I love this piece, it's my favourite since I was a kid. The Princess inside of me is let free with Tchaikovsky


----------



## Pugg (Aug 8, 2014)

Rosie said:


> I love this piece, it's my favourite since I was a kid. The Princess inside of me is let free with Tchaikovsky


Enjoy it Rosie, fairy tales won't last a life time alas.


----------



## ArgumentativeOldGit (May 4, 2014)

I love all three of Tchaikovsky's ballet scores - I think they're great masterpieces - but, strangely, given how melodic and colourful they are, we rarely get to hear them complete. When performed in concerts, we only get the suites - i.e. a few highlights. And when performed to accompany ballet, only the _Nutcracker_ is performed complete. The other two are generally performed with huge omissions, with the order of the pieces chopped and changed, and, in the case of _Swan Lake_, with pieces interpolated that weren't even composed by Tchaikovsky. The only way you can get to hear all of this glorious music is through recordings.

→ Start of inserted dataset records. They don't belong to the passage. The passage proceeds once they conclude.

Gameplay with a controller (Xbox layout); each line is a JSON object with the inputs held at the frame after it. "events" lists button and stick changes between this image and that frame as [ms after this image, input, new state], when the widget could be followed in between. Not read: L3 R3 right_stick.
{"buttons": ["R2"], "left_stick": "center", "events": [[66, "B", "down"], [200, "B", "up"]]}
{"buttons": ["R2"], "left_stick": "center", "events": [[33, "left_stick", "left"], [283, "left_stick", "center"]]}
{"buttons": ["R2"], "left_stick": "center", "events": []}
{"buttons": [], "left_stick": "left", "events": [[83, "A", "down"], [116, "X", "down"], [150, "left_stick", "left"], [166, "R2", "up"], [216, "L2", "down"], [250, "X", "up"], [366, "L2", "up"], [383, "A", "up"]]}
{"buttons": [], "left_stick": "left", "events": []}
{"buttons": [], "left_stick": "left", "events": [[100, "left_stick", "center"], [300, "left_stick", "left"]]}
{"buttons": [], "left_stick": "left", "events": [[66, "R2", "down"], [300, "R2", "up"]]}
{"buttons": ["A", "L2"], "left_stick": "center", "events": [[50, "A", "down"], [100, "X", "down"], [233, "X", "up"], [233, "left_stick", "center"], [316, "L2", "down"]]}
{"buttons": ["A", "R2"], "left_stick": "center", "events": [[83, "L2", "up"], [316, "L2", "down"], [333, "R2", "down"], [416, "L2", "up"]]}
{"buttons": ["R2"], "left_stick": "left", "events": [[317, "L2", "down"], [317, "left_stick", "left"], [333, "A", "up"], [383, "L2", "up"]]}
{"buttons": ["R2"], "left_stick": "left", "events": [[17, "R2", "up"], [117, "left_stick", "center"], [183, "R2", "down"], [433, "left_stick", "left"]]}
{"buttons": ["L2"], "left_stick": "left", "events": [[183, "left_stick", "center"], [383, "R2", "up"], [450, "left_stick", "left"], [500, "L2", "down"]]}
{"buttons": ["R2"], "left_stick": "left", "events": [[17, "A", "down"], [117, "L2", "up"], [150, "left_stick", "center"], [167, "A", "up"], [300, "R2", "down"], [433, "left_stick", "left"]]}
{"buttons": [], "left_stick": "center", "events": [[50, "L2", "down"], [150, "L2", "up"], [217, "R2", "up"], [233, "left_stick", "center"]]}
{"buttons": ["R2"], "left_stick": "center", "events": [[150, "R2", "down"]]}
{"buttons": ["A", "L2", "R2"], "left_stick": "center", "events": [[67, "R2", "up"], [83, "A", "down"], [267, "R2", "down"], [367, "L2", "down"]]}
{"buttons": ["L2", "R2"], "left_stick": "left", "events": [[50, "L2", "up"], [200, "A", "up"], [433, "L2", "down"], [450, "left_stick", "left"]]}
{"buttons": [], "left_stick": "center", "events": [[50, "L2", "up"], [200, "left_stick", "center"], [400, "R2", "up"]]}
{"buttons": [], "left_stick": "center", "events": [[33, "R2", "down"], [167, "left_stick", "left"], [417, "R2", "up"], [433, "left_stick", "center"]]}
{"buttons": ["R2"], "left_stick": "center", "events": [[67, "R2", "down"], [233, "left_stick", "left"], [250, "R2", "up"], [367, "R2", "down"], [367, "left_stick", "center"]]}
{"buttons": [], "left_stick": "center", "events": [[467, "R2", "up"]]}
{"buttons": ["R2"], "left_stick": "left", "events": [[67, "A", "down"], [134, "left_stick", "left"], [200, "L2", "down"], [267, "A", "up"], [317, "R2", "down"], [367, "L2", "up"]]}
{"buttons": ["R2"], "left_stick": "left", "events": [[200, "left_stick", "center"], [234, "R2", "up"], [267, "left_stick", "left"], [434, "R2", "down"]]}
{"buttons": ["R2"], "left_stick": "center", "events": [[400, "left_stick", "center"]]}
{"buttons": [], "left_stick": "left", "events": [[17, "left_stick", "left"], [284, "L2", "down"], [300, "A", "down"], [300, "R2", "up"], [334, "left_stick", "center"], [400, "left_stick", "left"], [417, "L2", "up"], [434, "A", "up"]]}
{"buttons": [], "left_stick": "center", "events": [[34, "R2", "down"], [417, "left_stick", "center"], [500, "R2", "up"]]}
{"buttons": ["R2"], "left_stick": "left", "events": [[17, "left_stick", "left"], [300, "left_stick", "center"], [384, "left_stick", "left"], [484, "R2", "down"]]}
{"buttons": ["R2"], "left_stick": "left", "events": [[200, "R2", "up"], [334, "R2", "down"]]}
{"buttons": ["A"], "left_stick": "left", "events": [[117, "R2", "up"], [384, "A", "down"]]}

I have long thought of the scores of these three ballets as among the greatest of Romantic masterpieces - dazzling kaleidoscopic orchestral colours (is there any music more spectacularly orchestrated?), gorgeous harmonies, endless melodic inspiration. Wouldn't think of going to that mythical desert island without at least one of these - or all three, preferably.


----------



## techniquest (Aug 3, 2012)

I really like Swan Lake and The Sleeping Beauty, but not so much The Nutcracker. It's a shame that these wonderful works are so often ignored. Given that we're currently in Proms season, it would be great if one (or all three) of these ballets could be included one year in concert performing versions i.e the whole work but without the dancing and sets.


----------



## alanneilh (Aug 7, 2016)

Yes, I like the NUTCRACKER also but I find it's most entertaining during the Holiday season. Believe it or not, I once saw in New YOrk (i think ABT) a production in June. Wasn't as exciting somehow. ALso saw productions in New Jersey (oy!) and California. Best is always ABT and NYC ballet.


----------



## Pugg (Aug 8, 2014)

alanneilh said:


> Yes, I like the NUTCRACKER also but I find it's most entertaining during the Holiday season. Believe it or not, I once saw in New YOrk (i think ABT) a production in June. Wasn't as exciting somehow. ALso saw productions in New Jersey (oy!) and California. Best is always ABT and NYC ballet.


Good on you to even go .!


----------